Artifact-based informational review of SKILL.md, metadata, install specs, static scan signals, and capability signals. ClawScan does not execute the skill or run runtime probes.

What this means

If invoked with a privileged token, these helpers can change or delete CRM records.

Why it was flagged

The skill exposes low-level CRM API helpers that can create, modify, delete, or query records. This is disclosed and aligned with a CRM API integration, but those operations can have high business impact.

Skill content
REST POST ... REST PATCH ... REST DELETE ... GraphQL
Recommendation

Use the least-privileged Twenty API key available, prefer read-only access when possible, and require explicit user confirmation before POST, PATCH, DELETE, destroy, or GraphQL mutation operations.

What this means

A broad or admin API key could allow broad access to CRM data and CRM mutations through this skill.

Why it was flagged

The scripts authenticate to Twenty CRM with a bearer API token.

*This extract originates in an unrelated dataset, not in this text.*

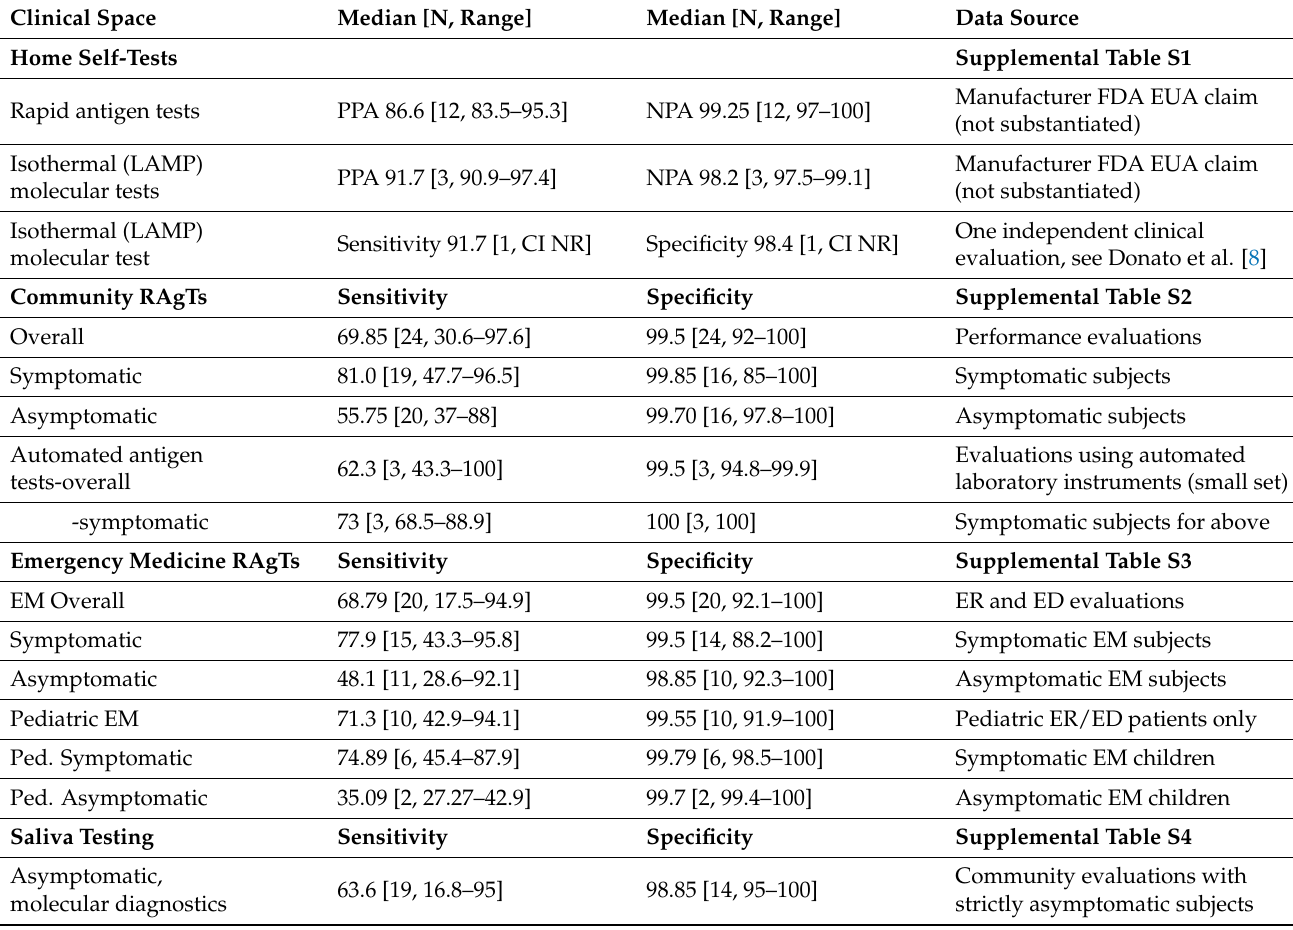
Table 1. Performance Metrics for Home, Community, and Emergency Medicine COVID-19 Testing.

This is expected for the integration, but the token carries whatever CRM permissions it was granted.

Skill content
-H "Authorization: Bearer $TWENTY_API_KEY"
Recommendation

Create a dedicated token for this skill, scope it narrowly if Twenty supports that, rotate it if exposed, and avoid storing it in shared or world-readable files.

What this means

If the config file is malicious or writable by someone else, commands in it could run when the skill scripts are used.

Why it was flagged

The config loader uses shell source on the configured env file. This is a common way to load shell-style configuration, but it executes shell syntax in that file.

Skill content
if [ -f "$CONFIG_FILE" ]; then ... source "$CONFIG_FILE"
Recommendation

Only point TWENTY_CONFIG_FILE at a trusted file, keep config/twenty.env private, and use restrictive permissions such as chmod 600.

What this means

An install UI or quick review may not clearly show that the skill needs curl, python3, a Twenty base URL, and a CRM API key.

Why it was flagged

The registry metadata under-declares the runtime requirements and API key that SKILL.md and the scripts require. The requirements are disclosed in SKILL.md, so this is a metadata quality note rather than hidden behavior.

Skill content
Required binaries ... none; Required env vars: none; Primary credential: none
Recommendation

Review SKILL.md before installation and ensure the registry metadata is updated to declare TWENTY_BASE_URL, TWENTY_API_KEY, curl, and python3.